Records from a dataset:
* * *

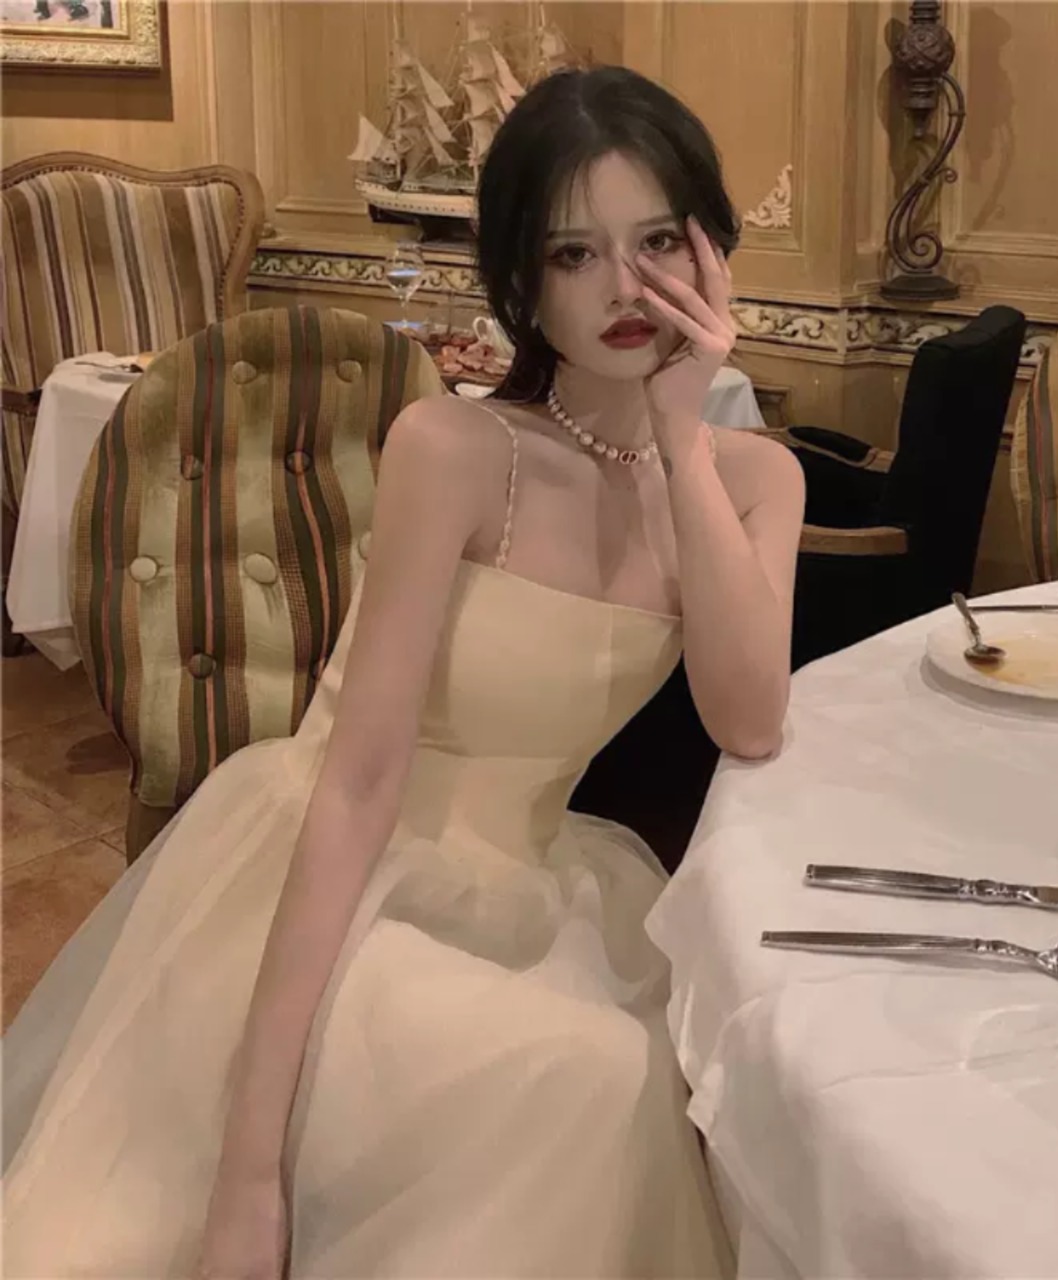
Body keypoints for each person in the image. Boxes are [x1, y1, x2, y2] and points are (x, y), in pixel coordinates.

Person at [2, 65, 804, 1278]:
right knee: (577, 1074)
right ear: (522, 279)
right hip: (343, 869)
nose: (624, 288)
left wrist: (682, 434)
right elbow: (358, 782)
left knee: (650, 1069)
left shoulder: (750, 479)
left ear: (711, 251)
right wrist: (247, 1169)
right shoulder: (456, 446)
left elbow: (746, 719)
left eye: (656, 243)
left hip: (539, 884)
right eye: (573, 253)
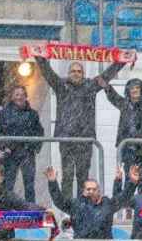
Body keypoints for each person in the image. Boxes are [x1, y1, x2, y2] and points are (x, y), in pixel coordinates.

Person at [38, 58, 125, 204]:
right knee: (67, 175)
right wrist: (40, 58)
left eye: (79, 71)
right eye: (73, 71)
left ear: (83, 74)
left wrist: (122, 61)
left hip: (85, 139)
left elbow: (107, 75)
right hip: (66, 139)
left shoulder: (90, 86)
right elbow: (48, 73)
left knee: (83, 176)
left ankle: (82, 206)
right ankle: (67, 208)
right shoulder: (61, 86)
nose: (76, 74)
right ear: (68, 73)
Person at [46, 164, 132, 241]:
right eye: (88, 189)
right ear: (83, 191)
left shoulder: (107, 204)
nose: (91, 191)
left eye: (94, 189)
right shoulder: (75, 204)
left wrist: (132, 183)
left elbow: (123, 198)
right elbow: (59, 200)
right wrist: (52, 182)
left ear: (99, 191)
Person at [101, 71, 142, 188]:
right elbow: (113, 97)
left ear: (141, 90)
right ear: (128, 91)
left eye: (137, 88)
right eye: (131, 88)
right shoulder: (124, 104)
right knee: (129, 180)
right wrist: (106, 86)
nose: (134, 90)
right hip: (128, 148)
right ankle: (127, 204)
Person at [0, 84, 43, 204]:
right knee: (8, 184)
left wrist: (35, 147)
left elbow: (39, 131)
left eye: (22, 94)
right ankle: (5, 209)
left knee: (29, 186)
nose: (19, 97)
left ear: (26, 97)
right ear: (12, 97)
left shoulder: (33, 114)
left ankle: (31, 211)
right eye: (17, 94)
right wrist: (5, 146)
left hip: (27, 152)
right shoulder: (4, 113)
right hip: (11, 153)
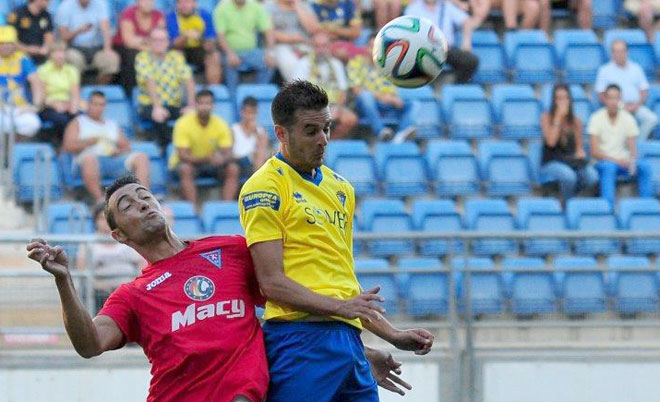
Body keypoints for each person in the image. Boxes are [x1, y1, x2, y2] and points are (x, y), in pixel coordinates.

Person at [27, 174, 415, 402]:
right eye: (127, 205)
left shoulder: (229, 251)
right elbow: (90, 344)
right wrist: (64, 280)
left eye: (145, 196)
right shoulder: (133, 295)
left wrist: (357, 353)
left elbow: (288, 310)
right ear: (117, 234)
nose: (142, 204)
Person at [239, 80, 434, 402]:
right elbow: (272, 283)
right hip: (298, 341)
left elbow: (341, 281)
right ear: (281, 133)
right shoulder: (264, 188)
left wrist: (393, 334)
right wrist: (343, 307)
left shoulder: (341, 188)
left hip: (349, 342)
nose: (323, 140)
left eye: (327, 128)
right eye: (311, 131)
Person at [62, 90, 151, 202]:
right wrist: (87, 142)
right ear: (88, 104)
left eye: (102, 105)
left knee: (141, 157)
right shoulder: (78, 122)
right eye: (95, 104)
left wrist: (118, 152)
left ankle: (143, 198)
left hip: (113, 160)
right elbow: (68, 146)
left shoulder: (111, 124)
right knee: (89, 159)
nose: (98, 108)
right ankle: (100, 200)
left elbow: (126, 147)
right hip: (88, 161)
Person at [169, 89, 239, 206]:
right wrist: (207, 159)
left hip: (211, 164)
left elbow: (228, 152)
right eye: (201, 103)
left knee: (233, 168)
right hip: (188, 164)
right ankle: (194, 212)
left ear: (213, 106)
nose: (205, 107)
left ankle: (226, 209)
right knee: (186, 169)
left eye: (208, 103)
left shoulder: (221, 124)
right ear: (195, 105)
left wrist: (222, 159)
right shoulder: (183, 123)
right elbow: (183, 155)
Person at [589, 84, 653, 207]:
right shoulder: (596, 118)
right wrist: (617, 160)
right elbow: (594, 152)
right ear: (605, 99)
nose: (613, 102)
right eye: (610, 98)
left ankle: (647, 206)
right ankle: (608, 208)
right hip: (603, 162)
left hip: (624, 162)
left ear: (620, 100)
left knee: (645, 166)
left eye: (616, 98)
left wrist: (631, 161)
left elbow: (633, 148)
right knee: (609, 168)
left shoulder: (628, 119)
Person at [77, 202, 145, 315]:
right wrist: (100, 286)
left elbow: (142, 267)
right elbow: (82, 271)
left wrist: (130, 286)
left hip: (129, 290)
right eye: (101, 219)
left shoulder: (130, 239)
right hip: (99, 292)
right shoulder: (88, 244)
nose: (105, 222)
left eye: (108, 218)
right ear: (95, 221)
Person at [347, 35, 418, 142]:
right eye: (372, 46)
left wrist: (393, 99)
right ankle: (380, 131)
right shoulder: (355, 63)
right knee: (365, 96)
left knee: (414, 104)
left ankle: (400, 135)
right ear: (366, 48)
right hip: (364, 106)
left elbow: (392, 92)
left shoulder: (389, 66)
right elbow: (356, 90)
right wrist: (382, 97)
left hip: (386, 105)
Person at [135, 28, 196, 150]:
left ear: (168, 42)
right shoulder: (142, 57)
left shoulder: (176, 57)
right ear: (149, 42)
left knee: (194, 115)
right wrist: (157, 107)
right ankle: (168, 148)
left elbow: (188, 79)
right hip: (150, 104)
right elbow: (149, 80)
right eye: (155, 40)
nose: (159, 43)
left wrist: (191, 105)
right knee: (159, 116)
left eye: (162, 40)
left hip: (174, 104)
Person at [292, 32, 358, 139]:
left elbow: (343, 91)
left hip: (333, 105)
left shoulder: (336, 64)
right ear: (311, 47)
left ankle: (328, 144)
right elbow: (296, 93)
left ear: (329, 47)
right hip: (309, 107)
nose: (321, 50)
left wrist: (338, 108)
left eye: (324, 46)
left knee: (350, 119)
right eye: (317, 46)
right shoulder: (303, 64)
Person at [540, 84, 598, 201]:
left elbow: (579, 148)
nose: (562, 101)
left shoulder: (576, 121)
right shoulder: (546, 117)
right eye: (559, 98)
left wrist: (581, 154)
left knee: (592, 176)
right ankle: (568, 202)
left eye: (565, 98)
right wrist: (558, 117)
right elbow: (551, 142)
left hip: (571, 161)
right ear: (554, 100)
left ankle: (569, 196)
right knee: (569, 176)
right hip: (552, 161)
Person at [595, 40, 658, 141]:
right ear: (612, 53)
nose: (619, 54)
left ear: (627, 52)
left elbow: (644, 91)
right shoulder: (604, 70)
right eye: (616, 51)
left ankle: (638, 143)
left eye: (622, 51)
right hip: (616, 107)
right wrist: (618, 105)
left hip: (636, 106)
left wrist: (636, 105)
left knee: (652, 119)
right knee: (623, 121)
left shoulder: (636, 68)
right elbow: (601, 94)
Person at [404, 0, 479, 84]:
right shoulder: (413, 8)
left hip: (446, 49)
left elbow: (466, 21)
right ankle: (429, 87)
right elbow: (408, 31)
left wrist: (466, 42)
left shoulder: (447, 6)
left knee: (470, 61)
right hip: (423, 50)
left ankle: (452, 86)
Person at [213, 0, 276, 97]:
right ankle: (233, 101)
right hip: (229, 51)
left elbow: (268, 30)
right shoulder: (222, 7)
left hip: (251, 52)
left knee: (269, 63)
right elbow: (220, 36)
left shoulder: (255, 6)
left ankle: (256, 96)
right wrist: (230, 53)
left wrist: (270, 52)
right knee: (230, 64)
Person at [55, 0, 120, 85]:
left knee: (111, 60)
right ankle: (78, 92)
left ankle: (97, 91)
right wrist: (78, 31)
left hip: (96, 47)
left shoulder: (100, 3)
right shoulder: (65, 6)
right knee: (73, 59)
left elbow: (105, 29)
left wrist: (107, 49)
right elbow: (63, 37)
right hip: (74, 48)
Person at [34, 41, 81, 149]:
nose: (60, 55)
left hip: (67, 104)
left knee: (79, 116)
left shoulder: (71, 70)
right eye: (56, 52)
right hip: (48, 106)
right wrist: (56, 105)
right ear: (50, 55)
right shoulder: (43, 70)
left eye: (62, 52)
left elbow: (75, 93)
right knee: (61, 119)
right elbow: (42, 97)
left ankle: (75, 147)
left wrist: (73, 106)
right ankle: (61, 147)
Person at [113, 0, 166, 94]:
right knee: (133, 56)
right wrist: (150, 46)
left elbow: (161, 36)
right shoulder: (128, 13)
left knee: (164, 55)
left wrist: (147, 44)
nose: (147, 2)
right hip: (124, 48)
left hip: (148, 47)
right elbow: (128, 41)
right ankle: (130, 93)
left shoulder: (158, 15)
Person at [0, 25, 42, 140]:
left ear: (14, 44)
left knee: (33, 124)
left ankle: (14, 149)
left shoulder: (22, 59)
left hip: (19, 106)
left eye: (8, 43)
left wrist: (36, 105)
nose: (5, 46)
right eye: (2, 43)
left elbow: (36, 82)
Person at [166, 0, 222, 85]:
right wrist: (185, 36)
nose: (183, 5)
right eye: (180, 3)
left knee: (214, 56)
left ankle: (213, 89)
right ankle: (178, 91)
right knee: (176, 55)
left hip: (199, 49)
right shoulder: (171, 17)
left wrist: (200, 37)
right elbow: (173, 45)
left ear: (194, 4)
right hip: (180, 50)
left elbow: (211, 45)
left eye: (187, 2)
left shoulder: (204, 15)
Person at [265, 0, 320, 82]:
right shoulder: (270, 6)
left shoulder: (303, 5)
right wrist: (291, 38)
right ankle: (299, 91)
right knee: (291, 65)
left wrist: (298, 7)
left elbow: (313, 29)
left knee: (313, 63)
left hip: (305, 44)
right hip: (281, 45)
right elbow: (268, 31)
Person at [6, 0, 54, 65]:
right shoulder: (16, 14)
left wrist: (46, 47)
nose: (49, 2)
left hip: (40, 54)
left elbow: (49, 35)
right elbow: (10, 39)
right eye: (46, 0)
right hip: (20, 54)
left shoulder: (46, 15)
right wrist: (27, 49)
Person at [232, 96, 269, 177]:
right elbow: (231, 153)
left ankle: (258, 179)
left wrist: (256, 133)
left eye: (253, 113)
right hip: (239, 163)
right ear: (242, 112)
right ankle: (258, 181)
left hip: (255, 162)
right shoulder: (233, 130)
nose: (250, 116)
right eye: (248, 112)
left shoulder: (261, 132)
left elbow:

* * *

WORK TASK: The lines to be transcribed are those from the first line of the data above through the line holding "left hip: (539, 884)", inclusive; copy them exactly and only, leaving out the pictures.

SOLUTION:
Body keypoints for each person in the image. Boxes are [x1, y1, x2, y2] and points are (x, y), in pixel coordinates.

Person at [2, 65, 804, 1278]:
right knee: (577, 1074)
right ear: (522, 279)
right hip: (343, 869)
nose: (624, 288)
left wrist: (682, 434)
right elbow: (358, 782)
left knee: (650, 1069)
left shoulder: (750, 479)
left ear: (711, 251)
right wrist: (247, 1169)
right shoulder: (456, 446)
left elbow: (746, 719)
left eye: (656, 243)
left hip: (539, 884)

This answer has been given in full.